Michael Gracy’s life nearly ended one Friday afternoon in November 2010.
Then 68, Gracy had just left work at his Gainesville office of the financial services company for which he works, and was headed home on his motorcycle.
A young woman pulled out in front of him just before he entered an intersection, leaving him no time to stop. He crashed into her vehicle at about 40 miles per hour.
“The highway patrol came out and took many photographs of the accident scene, thinking that I wasn’t going to live and it was going to be a vehicular manslaughter case,” Gracy said.
Paramedics rushed him to the hospital.
“Thank God for Shands surgical trauma unit,” he said. “They took me there and I was given the best care imaginable. They saved my life.”
When Gracy arrived at UF Health Shands Hospital, he was just barely clinging to life, said Lawrence Lottenberg, M.D., a UF associate professor of surgery and anesthesiology and a renowned trauma surgeon.
“Our trauma team performed a ‘miraculous’ resuscitation on Mr. Gracy,” Lottenberg said. “It is those first five to 30 minutes which trauma centers exist for, and they make the difference between life and death.”
Gracy’s injuries included many broken or crushed bones, and a right leg that nearly required amputation. He underwent several surgeries.
“My right leg and my right arm and shoulder got the worst of the impact,” he explained. “They normally put a rod in the leg where the femur was just in shreds, but they didn’t have enough [bone left] to put a rod in. They had to put a plate from my knee to my hip, which I have in there today.
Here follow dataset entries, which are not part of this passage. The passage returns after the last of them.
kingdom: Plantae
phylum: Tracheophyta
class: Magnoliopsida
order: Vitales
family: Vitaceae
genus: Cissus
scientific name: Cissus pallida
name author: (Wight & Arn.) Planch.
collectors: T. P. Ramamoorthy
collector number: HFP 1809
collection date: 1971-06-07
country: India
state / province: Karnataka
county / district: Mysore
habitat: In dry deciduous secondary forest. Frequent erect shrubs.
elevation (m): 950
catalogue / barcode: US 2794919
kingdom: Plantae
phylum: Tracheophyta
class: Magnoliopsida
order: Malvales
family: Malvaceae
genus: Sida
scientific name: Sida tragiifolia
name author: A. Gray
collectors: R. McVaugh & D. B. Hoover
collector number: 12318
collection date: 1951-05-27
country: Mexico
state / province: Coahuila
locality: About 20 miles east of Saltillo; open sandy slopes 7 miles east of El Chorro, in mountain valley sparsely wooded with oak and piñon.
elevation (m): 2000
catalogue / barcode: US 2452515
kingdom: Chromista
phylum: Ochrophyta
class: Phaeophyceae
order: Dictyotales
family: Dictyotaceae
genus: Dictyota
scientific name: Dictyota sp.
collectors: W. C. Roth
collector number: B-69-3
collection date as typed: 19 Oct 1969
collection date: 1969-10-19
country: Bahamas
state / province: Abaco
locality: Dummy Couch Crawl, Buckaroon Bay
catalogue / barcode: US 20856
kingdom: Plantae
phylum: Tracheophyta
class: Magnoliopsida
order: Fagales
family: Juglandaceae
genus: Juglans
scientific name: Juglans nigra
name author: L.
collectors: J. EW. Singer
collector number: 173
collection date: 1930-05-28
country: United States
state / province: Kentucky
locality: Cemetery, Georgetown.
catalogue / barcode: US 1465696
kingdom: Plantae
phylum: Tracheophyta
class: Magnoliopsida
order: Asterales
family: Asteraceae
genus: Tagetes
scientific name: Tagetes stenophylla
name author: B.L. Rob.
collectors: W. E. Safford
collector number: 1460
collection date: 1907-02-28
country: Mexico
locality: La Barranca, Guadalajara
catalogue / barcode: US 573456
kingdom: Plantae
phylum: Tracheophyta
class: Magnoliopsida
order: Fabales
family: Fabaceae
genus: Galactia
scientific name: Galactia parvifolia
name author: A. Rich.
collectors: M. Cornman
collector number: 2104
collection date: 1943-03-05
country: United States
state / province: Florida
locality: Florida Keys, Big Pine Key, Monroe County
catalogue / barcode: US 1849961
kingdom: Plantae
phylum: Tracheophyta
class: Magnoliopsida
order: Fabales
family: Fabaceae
With my arm, they had it all bandaged up and wrapped up and there was a big hunk of it missing.”
During Gracy’s extensive recovery at UF Health Shands Hospital, UF surgeons also operated on his face to insert plates where his cheekbones had been. For several months, he was dependent on a ventilator. He remained in the hospital through December 2010, much of the time unaware of his surroundings, and he suffered several setbacks in his recovery.
“I died probably a half dozen times, literally, and was brought back, probably within that first month,” Gracy said. “Different things would happen. I’d be coming along and my lung would collapse, or I had a heart attack at one time, and they had to run me down to cardiology.”
By early January, Gracy was more stable and moved into an extended-stay acute care hospital. But he worsened there and returned to the intensive care unit at UF Health Shands Hospital in early February. After improving, he transferred to UF Health Shands Rehab Hospital, where he remained for a month. In early April, Gracy left to go home. He required a wheelchair and in-home therapy to help him walk again, followed by outpatient physical therapy.
He was back at work for his regular four-day-a-week schedule sometime in the fall of 2011, Gracy recalled. Since then, he has continued to excel in his career. He earned honors from his company was ranked 24th out of about 3,000 financial professionals. Gracy also has returned to hobbies he loves, such as working in his yard and golfing. Some of his abilities have not returned, including his once-praised singing voice, or the strength and dexterity to run or jog. He can’t lift his right arm past about a ninety-degree angle.
But Gracy is just glad to be alive.
“I’ll never be back 100 percent normal, like I was before, but just to be here talking to you is good enough for me,” he said.